EXTRAIT DU DOCUMENT
Une minute de silence a été respectée à l’Assemblée nationale le 27 mars. / FRANCOIS GUILLOT / AFP

Entre gravité affichée et tension retenue, les députés et le gouvernement ont rendu hommage, mardi 27 mars, à l’Assemblée nationale, aux victimes des attentats perpétrés dans l’Aude. Cinq jours après les attaques qui ont fait quatre victimes, à Carcassonne et dans un supermarché de Trèbes (Aude), les élus se sont retrouvés après les premières critiques de l’opposition sur l’action du gouvernement dans la lutte contre le terrorisme.

La séance de questions au gouvernement – exceptionnellement réorganisée pour permettre à chaque groupe politique de s’exprimer avant une longue réponse du premier ministre – a été marquée par le souvenir d’un homme. « L’image [du terroriste] abattu par les forces de l’ordre s’efface derrière celle d’un héros, le lieutenant-colonel Beltrame », a déclaré Edouard Philippe avant de poursuivre :

« Il incarne la République, il est son image, son corps. Il s’inscrit dans une longue histoire de Françaises et de Français civils ou militaires qui se sont tenus droits au moment où le pire survenait. Cette image, ce courage m’impressionne, nous impressionne et nous renvoie au fond à un sentiment mêlé d’immense fierté et de très grande humilité. »

Peu avant, les présidents de groupe avaient eux aussi salué l’acte de bravoure du militaire, abattu par le terroriste après s’être substitué à une femme retenue en otage dans le supermarché de Trèbes. « Dans cette noirceur absolue a surgi une lumière (…). Nous nous inclinons devant le courage incroyable dont il a fait preuve », a souligné le président du groupe MoDem, Marc Fesneau. « Le mal a été vaincu car la scène a été inversée », a ajouté Jean-Luc Mélenchon, évoquant un homme qui a « remis le monde humain en ordre ». « Il a réaffirmé la primauté de la compassion, il a assumé la primauté d’un altruisme absolu, celui qui prend pour soi la mort possible de l’autre », a poursuivi le leader de La France insoumise. Des phrases qui ont fait se lever l’ensemble des députés de l’Assemblée nationale. Inédit pour celui qui suscite bien plus souvent l’agacement de ses collègues que leurs applaudissements.

« Surenchère démagogique »

TÂCHE À RÉALISER 1
D'après l'article sur l'hommage aux victimes de l'Aude, combien de victimes les attaques ont-elles faites ?
TÂCHE À RÉALISER 2
Mettez à jour le passage de l'article sur l'hommage aux victimes de l'Aude compris entre « Une minute de » et « contre le terrorisme. », inclus, en remplaçant « supermarché » par « magasin ».
TÂCHE À RÉALISER 3
Poursuivez l'article sur l'hommage aux victimes de l'Aude, s'il vous plaît, en reprenant juste après sa dernière phrase.
Les données qui suivent n'ont aucun lien avec l'article sur l'hommage aux victimes de l'Aude.

Données enregistrées
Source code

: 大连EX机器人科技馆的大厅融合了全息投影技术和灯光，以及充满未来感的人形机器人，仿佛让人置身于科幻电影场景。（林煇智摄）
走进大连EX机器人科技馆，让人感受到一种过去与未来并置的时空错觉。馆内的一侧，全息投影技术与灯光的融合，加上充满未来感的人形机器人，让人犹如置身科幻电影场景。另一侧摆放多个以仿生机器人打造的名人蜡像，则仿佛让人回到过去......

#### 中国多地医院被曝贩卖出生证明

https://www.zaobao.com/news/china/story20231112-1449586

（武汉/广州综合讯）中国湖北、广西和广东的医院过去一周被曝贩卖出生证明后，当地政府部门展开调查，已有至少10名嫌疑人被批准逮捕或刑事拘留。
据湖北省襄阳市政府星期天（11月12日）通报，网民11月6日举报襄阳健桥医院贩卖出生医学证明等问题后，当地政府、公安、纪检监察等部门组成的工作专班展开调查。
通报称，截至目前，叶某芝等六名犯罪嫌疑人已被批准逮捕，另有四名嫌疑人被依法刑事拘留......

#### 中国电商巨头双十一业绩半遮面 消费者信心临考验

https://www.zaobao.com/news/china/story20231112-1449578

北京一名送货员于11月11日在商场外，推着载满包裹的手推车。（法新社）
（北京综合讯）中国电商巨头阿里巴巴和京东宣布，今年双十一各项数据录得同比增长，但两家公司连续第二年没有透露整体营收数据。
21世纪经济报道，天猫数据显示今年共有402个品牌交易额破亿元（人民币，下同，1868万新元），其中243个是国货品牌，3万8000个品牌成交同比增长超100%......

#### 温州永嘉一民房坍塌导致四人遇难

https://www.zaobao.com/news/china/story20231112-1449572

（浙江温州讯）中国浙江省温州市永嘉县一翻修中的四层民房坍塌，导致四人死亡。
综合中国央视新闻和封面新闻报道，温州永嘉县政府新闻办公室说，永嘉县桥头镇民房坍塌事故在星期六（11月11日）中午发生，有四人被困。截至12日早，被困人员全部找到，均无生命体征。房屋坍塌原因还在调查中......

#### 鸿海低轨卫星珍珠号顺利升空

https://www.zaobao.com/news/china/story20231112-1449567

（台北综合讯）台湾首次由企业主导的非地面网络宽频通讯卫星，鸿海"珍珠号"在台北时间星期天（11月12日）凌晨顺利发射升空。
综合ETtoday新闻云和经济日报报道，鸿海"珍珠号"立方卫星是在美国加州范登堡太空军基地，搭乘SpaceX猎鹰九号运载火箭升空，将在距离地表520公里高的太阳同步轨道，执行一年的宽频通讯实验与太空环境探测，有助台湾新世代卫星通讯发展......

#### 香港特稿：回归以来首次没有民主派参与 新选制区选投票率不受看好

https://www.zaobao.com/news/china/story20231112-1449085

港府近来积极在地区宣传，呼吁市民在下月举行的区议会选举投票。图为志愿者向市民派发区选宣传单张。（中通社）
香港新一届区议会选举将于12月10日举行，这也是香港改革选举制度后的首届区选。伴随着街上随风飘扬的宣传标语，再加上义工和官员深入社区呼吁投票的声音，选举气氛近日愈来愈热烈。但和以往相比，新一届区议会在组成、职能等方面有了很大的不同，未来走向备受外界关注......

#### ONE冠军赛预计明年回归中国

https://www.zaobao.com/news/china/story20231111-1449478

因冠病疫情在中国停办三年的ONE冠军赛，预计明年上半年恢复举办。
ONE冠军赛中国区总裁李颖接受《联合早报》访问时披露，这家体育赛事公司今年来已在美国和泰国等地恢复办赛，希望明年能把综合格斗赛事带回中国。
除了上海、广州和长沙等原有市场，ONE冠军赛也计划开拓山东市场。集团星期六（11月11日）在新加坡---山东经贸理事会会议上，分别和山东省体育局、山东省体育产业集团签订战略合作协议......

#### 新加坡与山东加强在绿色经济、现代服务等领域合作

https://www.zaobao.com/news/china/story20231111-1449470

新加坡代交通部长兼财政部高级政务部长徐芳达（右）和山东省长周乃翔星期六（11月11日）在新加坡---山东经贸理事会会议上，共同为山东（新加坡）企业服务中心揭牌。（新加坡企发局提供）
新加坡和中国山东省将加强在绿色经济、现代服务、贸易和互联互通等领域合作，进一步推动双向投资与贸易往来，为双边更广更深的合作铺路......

RÉSULTAT OBTENU 1
Quatre victimes.

RÉSULTAT OBTENU 2
Une minute de silence a été respectée à l’Assemblée nationale le 27 mars. / FRANCOIS GUILLOT / AFP

Entre gravité affichée et tension retenue, les députés et le gouvernement ont rendu hommage, mardi 27 mars, à l’Assemblée nationale, aux victimes des attentats perpétrés dans l’Aude. Cinq jours après les attaques qui ont fait quatre victimes, à Carcassonne et dans un magasin de Trèbes (Aude), les élus se sont retrouvés après les premières critiques de l’opposition sur l’action du gouvernement dans la lutte contre le terrorisme.

RÉSULTAT OBTENU 3
Mardi, l’heure n’était pourtant pas toujours à l’unité nationale dans l’hémicycle, un lieu où les députés avaient chanté La Marseillaise le 13 janvier 2015 après les attaques contre Charlie Hebdo et l’Hyper Cacher. Dans chacun des discours, les traces des polémiques de ces derniers jours, lancées par la droite et l’extrême droite, sont resurgies. « Nous pensons que le temps est venu de prendre de nouvelles décisions », a ainsi lancé Christian Jacob, président du groupe de droite, en reprenant les propositions avancées par Laurent Wauquiez, lundi, comme le retour de l’état d’urgence, l’enfermement pour les « individus français radicalisés et fichés » et l’expulsion du territoire de ceux de nationalité étrangère. N’étant pas présidente de groupe – le FN ne dispose pas de suffisamment de députés pour en former un –, Marine Le Pen n’a pas eu la parole. Dans la matinée, elle avait tenu une conférence de presse à l’Assemblée au cours de laquelle elle avait notamment plaidé pour la révision du code de la nationalité. « Il faut arrêter avec le droit du sol et arrêter l’acquisition systématique par différents biais de la nationalité française », avait-elle déclaré.

Ses sorties médiatiques de ces derniers jours, comme celles de M. Wauquiez, ont fait réagir d’autres présidents de groupe. Jean-Christophe Lagarde, président de l’UDI, a plaidé pour « un moment de cohésion nationale et pas de confusion nationale », évoquant un « concours Lépine de la solution miracle ». « Personne ne devrait [tirer] prendre parti du malheur qui nous frappe pour une surenchère démagogique », a renchéri Olivier Faure, président du groupe Nouvelle Gauche et nouveau premier secrétaire du Parti socialiste. « A notre tour de refuser à l’ennemi quelque victoire que ce soit et d’abord celle de la division et de la confusion », a lancé M. Mélenchon, qui a pris le contre-pied des critiques à l’égard du gouvernement, se disant « certain que [le gouvernement] a, dans ces circonstances, fait tout ce qui était en [son] pouvoir pour faire du mieux qu’[il pouvait] ». « Devant la barbarie mes chers collègues, l’essentiel tient en l’attitude des hommes », a également déclaré M. Fesneau.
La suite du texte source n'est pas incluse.